J’ai toujours eu tendance, vers la fin de l’année, à faire des bilans – et je sais que je ne suis pas la seule. Le cerveau humain est sadique, et la plupart des bilans que nous faisons sont négatifs : tout ce que nous n’avons pas encore accompli, tout ce qu’il est arrivé aux autres, et pas à nous, pourquoi Thimothée Chalamet rajeunit alors que nous vieillissons à vue d’oeil, etc.
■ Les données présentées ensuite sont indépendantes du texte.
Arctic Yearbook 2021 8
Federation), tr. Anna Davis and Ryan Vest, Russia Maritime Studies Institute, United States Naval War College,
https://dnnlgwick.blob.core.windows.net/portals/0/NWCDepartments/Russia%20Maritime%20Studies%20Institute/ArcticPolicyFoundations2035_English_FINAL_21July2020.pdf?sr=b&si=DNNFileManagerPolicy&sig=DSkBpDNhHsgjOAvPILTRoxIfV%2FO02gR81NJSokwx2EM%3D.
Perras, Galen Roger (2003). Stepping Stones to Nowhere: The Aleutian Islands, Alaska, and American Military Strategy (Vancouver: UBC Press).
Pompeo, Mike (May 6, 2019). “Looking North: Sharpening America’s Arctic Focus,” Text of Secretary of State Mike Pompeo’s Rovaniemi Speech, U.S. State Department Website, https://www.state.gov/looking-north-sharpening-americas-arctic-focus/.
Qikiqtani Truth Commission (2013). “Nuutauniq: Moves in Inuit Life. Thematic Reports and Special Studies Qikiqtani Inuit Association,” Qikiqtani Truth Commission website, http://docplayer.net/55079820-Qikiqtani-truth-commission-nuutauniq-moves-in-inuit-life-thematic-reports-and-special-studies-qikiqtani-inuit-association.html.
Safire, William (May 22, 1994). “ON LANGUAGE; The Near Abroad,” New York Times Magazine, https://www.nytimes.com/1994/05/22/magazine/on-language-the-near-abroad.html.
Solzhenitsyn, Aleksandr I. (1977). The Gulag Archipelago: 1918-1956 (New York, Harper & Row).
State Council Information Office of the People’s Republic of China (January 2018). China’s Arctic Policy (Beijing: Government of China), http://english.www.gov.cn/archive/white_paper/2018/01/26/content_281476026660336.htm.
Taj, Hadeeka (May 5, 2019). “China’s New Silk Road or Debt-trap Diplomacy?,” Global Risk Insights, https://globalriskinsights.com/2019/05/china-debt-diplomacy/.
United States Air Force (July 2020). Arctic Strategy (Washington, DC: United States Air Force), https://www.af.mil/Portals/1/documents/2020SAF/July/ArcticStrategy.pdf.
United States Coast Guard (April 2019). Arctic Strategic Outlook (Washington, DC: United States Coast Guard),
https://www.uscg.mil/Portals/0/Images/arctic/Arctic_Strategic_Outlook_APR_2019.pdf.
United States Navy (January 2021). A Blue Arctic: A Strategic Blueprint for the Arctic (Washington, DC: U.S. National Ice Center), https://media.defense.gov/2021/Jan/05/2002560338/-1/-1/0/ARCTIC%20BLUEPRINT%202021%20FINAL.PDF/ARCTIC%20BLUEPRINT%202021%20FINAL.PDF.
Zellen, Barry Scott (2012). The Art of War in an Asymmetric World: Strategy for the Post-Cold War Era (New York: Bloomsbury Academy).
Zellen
Une psychothérapeute m’avait conseillé de lister par écrit mes 15 moments les plus heureux de l’année écoulée. Le 1er janvier 2020, la mine et le foie chiffonnés après seulement 6 heures de sommeil, je me suis mise à noter tous les moments les plus joyeux que j’avais vécu, avant de me retrouver avec une sélection satisfaisante qui, en plus de me faire sourire malgré la fatigue, m’a permis de comprendre ce qui – et surtout ceux qui – me faisai(en)t me sentir bien.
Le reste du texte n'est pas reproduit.